Rather than getting into that issue, however, I am limiting my speculations into whether we could benefit from a completely different Report #4, which evaluates "reformers'" efforts in implementing their policies. Perhaps we should give up on a data-driven process and merely publish all of their emails! What quantitative report would give us a better picture of the process of implementing Oklahoma A-F Report Card than the candid qualitative analysis of the state Secretary of Education? The World reported that, "she was 'embarrassed it has gone badly, not just bumps in the road,' particularly because the Oklahoma Business and Education Coalition were backers of the reform and the governor had arranged an earlier visit to Oklahoma by Jeb Bush."

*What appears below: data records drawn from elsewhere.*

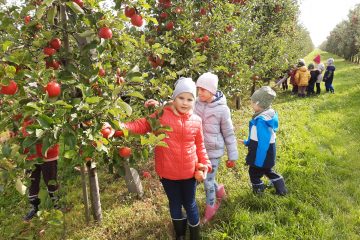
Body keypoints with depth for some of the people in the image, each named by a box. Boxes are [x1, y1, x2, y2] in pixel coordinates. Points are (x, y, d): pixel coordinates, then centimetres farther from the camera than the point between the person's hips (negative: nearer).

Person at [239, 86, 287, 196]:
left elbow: (263, 143, -29)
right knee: (267, 170, 28)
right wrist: (248, 142, 22)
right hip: (267, 152, 10)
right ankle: (281, 189, 39)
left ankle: (259, 191, 31)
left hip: (262, 153, -10)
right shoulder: (269, 114, -1)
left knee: (254, 172, 12)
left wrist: (258, 161, -22)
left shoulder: (262, 121, -32)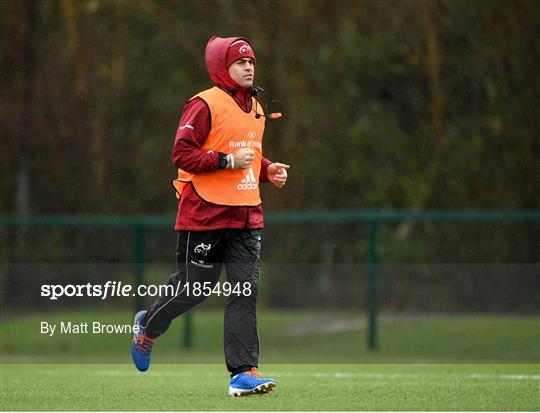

An email acknowledged, "a large part of the problem is in the handling of people at every level. Alienating people is never a good long term strategy." It explained, "the art of consensus building and compromise is either missing, or has been a hollow process ... The public surely must be losing confidence that the reform is soundly implemented, which will make grades less meaningful."

Read beyond the headlines and the email is full of the type of wisdom that is supposed to be derived from accountability reports. It includes a thoughtful discussion of the "cookie cutter" methods being imposed by the federal government and national reform organizations. It discusses capacity problems that exist "even in states like TN with gobs of RttT money." It recounts the role of fear and mixed signals, and why reformers need to understand how "compliance minded enforcers" react to top down mandates.

Seriously, this veteran educator's emails contain wisdom that was lost on the architects of NCLB and today's test-driven "reformers." Education is a people process. Impose crude data-driven evaluations on people and they will react predictably. As long as policy wonks try to design people-proof metrics, systems will find ways to outlast those efforts. We must stop trying to devise a Swiss army knife-style of report cards that combine numbers for a full range of diagnostic purposes and the myriad of ways that "reformers" want to punish schools and educators. In fact, if we really want to help kids, we should craft a fair and private system of performance evaluations and build a fire wall between that rubric and other statistical systems. We should then concentrate on public data systems to help schools improve.